Millions more Americans will be thrown into poverty if Congress fails to enact three policies meant to help families get through economic hardships related to the pandemic, according to a new study by the Urban Institute.
The report finds that the poverty rate for the last five months of 2020 will rise to 11.9% if expanded unemployment-insurance benefits, a second round of stimulus checks, and increased SNAP allotments are not approved, a significant increase over the projected annual rate of 8.9%. Those three measures are contained in the HEROES Act that was passed by the House in May but has yet to clear the Senate.

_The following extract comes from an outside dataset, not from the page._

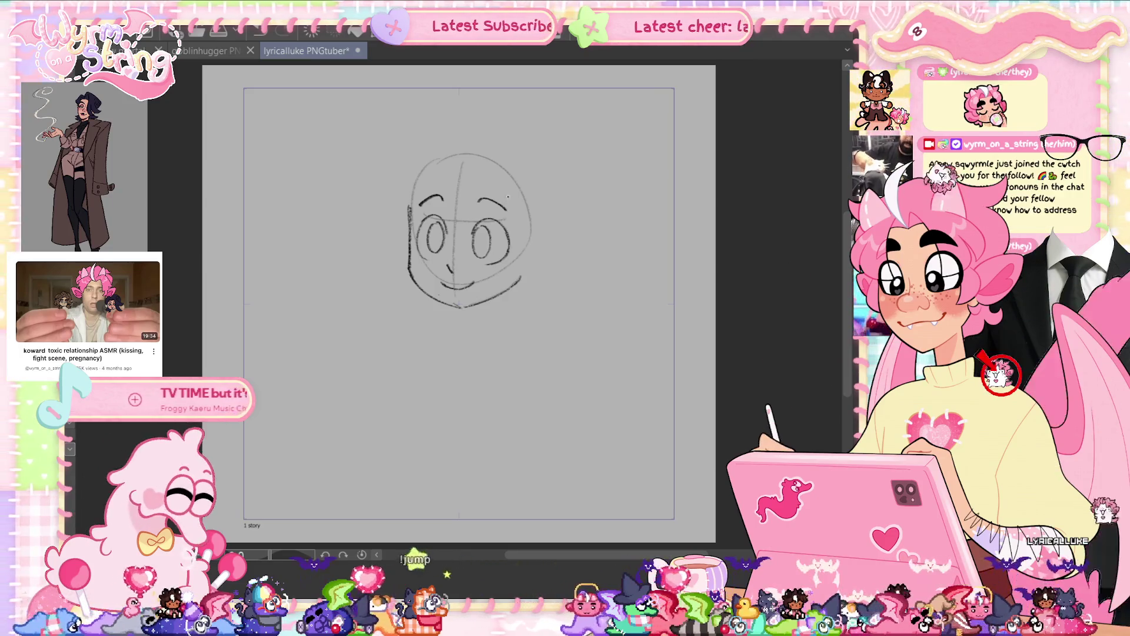
pyautogui.press('ctrl+z')
pyautogui.press('ctrl+z')
pyautogui.moveTo(478, 202); pyautogui.dragTo(501, 204)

The study anticipates what happens when families have spent their one-time stimulus payments and the $600 weekly payments expire, as they are set to at the end of July. If legislation is passed that contains the three policies, about 12.2 million Americans would be kept out of poverty, the authors found. “Many families are looking at continued hardship as the initial effects of our stimulus and support passed in the early spring start to dissipate,” said Gregory Acs, vice president for income and benefits policy at the Urban Institute and one of the study’s authors. “Without continued support, families are looking at relatively high levels of deprivation in the second half of the year.”

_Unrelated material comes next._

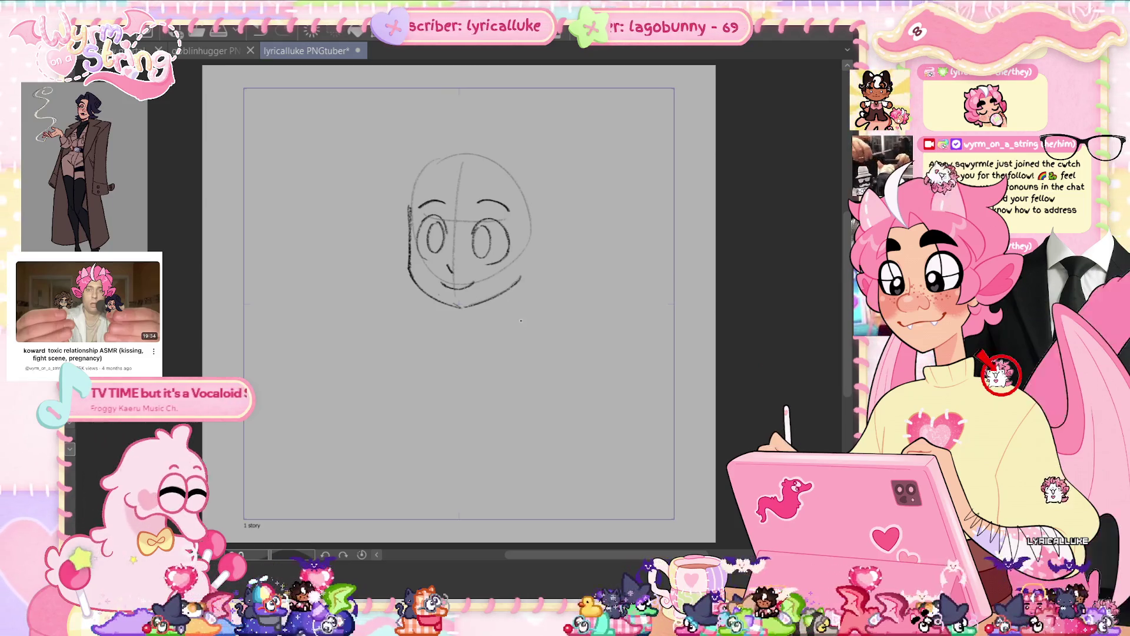
pyautogui.press('ctrl+z')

The grim assessment of U.S. poverty, published Friday, comes as lawmakers debate how to extend benefits that individuals and families have relied on to replace wages lost during the pandemic. Republicans on Monday announced a $1 trillion plan that would slash the weekly supplement but provide a second round of direct payments to individuals and families. Democrats have said the plan doesn’t go far enough.
The projected surge in poverty in the last five months of 2020 is the result of several factors, the study states. The annual rate includes the months before the economic impact of the pandemic, when conditions were better on the whole. And both the $600 weekly payments and the one-time stimulus payment have kept many families above the annual poverty threshold, researchers said.